Round two of symptoms and doctors visits was more severe. We had moved to Moose Jaw, Saskatchewan from Caroline Alberta by this point, so in a lot of ways we were starting from scratch with much of the diagnostic process. The same scans and tests were repeated, and for a time, it looked like a brain tumor could be the culprit but a careful inspection from a neurosurgeon confirmed that nothing up stairs was out of order. Again, doctors had come up empty handed.


It was at this point, we started to become aware that the medical community we had placed so much trust in, did not have the answers we needed. We started looking out of province, and out of country for help as my "bad days" became worse and more frequent. That's when we found out that there was a gaping hole in our system for Lyme disease detection and treatment. There are actually a huge variety of tests out there for Lyme disease, and Saskatchewan and Alberta only used one, and it wasn't necessarily that effective. Conspiracy abounds when you start to ask questions about why our systems hasn't adopted a more comprehensive testing system, but it was enough for us to know we needed to dig a little harder.


It was like following a trail of bread crumbs. Every time we were discouraged, some seemingly random connection would encourage us to look at Lyme disease.
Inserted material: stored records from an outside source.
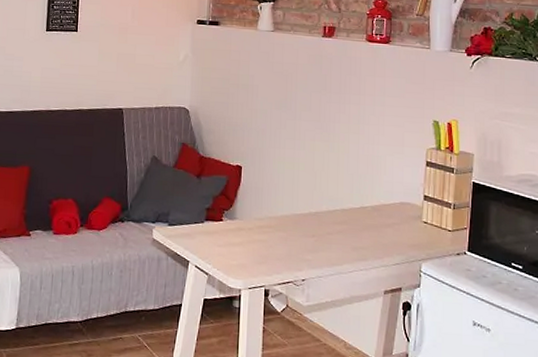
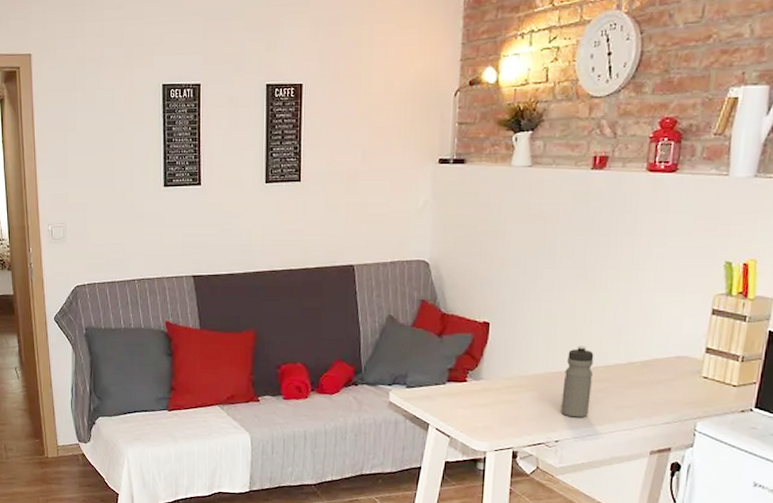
water bottle: none [306,190,332,258] -> present [560,345,594,418]

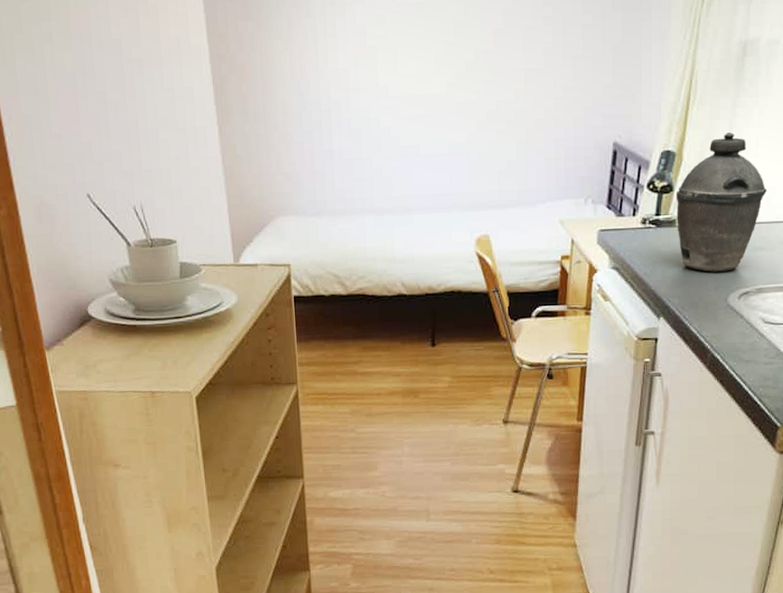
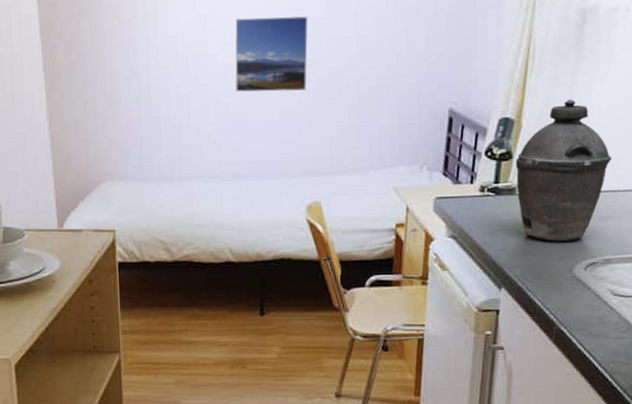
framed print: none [405,48,477,126] -> present [235,16,308,92]

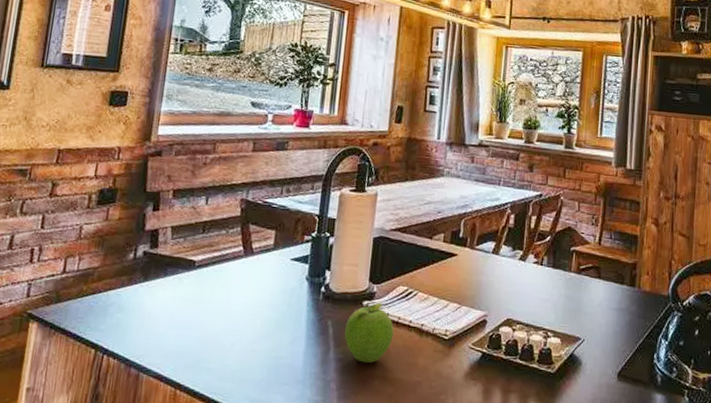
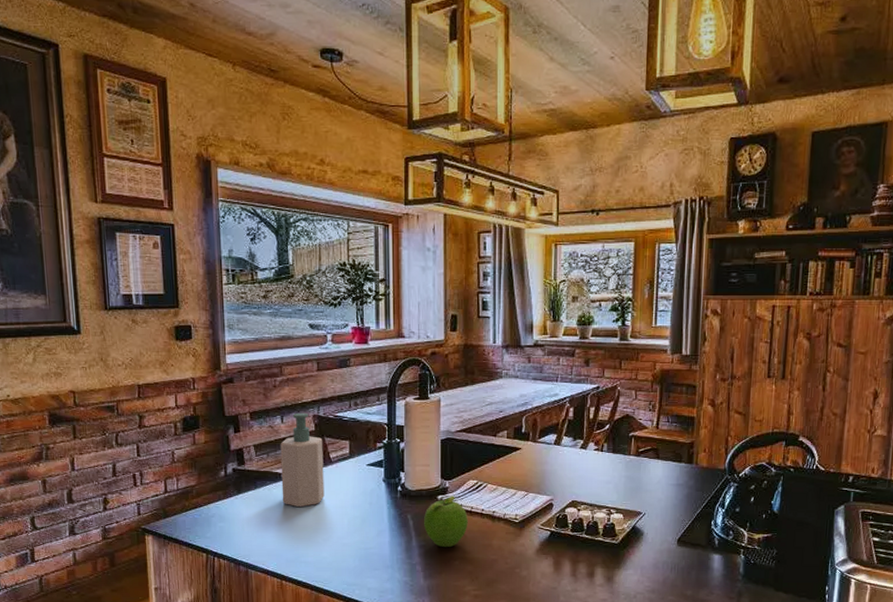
soap bottle: none [192,194,247,303] -> present [280,412,325,508]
While sitting in the waiting room to hear an infectious disease doctor write me off as delusional, another doctor walking past, asked me what my symptoms were. In the moments we chatted, I discovered, that he, himself had struggled with Lupus, one of the things that Lyme can be mistaken for. I hadn't told him much about my own journey, or the ticks I had pulled off my body that predated all of this, but he still told me to look into Lyme disease as a possibility.

Again, after being told by a doctor that Lyme didn't exist in Canada, and that the reason I was in a wheelchair was likely due to "bad posture" (no really, that's what they said!) I met another random person in line at a sandwich counter who told me that I should get a second opinion because his "Father struggled with Lyme for 10 years before the figured it out".


Then, I was approached by a doctor who knew me and a little bit of my story. He wanted to rule out Lyme disease once and for all, and was willing to go the distance to get me a diagnosis and the help I needed. His tenacity and commitment to my well being was phenomenal. "I don't know much about Lyme disease to be honest," he said "they kinda skipped over it in Med school, because they say it is so rare!"


We sent blood to a lab in California called IGENEX. They were well known for their Lyme testing but we would have to pay out of pocket because it would not be covered by our healthcare. With the extremely degraded state my health was in, it was an easy decision to make. When the results came back, I had them read by several doctors, and even my aunt who was a biochemist at the university and had some experience with tests of that sort. That began a debate on whether or not the tests could be trusted, and whether or not it verified I had the disease or not. Out of six, my aunt, three doctors in town, an infectious disease doctor, and a retired doctor who wrote the book on Lyme disease from British Columbia, It was 4-2 in favor of the results being positive for Lyme.


Finally... A positive result. Now what? The tricky part was over, or so we thought. But getting a diagnosis was only just the beginning of the battle, and it had taken 4 years to get that far! Treatment was an entirely new ball game.